Insomma, un bailamme di contraddizioni. Tanto si sa, finita l’agricoltura e i contadini, quelli veri, quelli che per esperienza e necessità sapevano interpretare il mutare dei venti, l’avvicinarsi della tempesta e l’arrivo della primavera dalla migrazione delle prime rondini oggi cacciatesi chissà dove, ci si affida a colonnelli televisivi e a modelli matematici che spesso falliscono perché il tempo se ne infischia della matematica non avendola studiata. Le previsioni veramente attendibili valgono, se il vento capriccioso non cambia direzione, per un paio di giorni. Pressappoco quanto occorsero all’esercito Alleato per capire se il maltempo che imperversava sulla Manica avrebbe consentito alla più grande invasione via mare della storia di sbarcare senza danni in Normandia nel 1944. E da allora sono passati decenni.
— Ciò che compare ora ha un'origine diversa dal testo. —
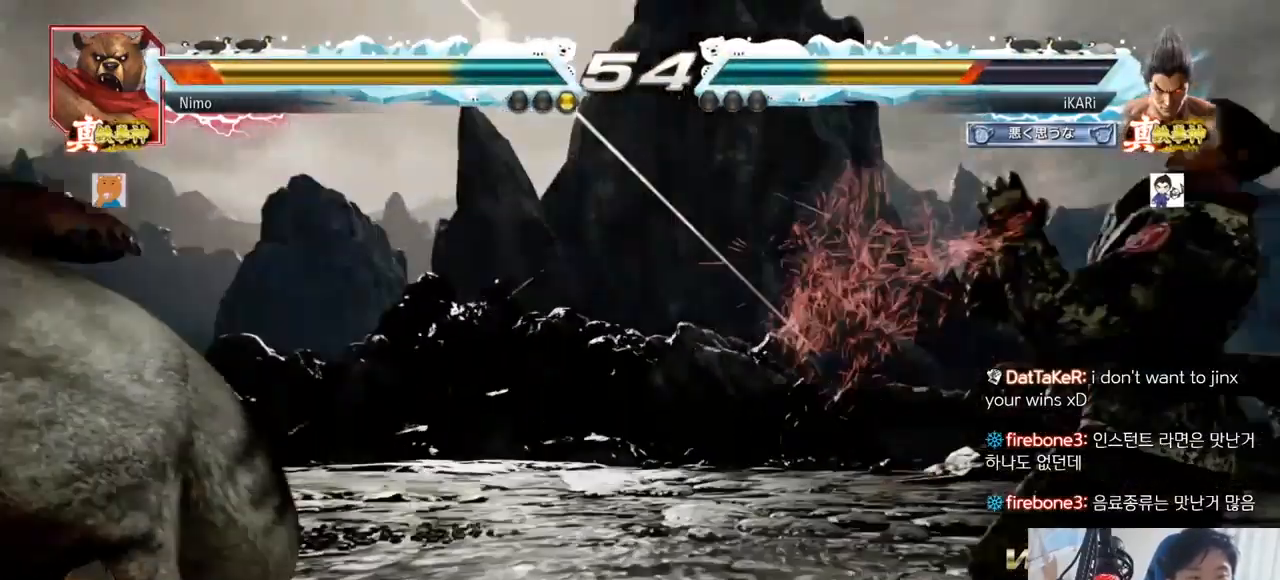
{"buttons": ["SQUARE"], "left_stick": "center"}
Il sole sta ancora lassù e picchia di brutto come prima della tempesta, forse di più. Restano in terra rami spezzati, foglie, cartacce e fango. Ci sarà da lavorare per lustrare la città l’indomani mattina. Intanto persone in giro se ne vedono pochine. È rimasto odore di muffa che non dovrebbe tardare a dissolversi.
Si vede a colpo d’occhio che il sole non sta più a perpendicolo, ormai è pomeriggio pieno e le ombre si sono staccate dal corpo di appartenenza. Chi ancora non è fuggito dalla città ed è costretto a rimanerci per lavoro, per stravaganza o per mancanza di soldi, cammina per rendersi conto con i propri occhi dell’accaduto, prima di leggere l’indomani apocalittiche descrizioni sulla stampa locale.
L’operatore televisivo, strumento in spalla, guarda con insistenza un ramo spezzato vicino al marciapiede. Gli gira intorno, mentre il giornalista dà disposizione di spostare quel ramo e metterlo tra le cartacce e il fango, alcuni metri più in là.
“Ahó, ma pesa.”
“Allora sposta la carta, tanto il fango sta qui e là.”
“Tutto a me tocca fa’.”
“Ma se sei venuto per predisporre la scena.”
La preparazione dura alcuni minuti. Anche una vecchia scarpa da tennis, trovata vicino al secchione per le immondizie, vien portata nei pressi. Tutto è pronto. Finalmente il giornalista, con lo sguardo angosciato inizia.
“Ecco uno dei luoghi della devastazione. Questo ramo spezzato ormai ridotto natura morta, portato dalla bufera lontano dal proprio albero; questa scarpa appartenuta forse a un ragazzo che la starà cercando chissà dove; tutto riposa immoto tra cartacce e fango…”
Quando il sole cessa di disegnare chiaroscuri e prima dell’imbrunire, la cittadina si rianima. Anche chi non ha voglia di uscire di casa, lo fa per essere partecipe di un evento inconsueto. Si guarda, si commenta, si gironzola.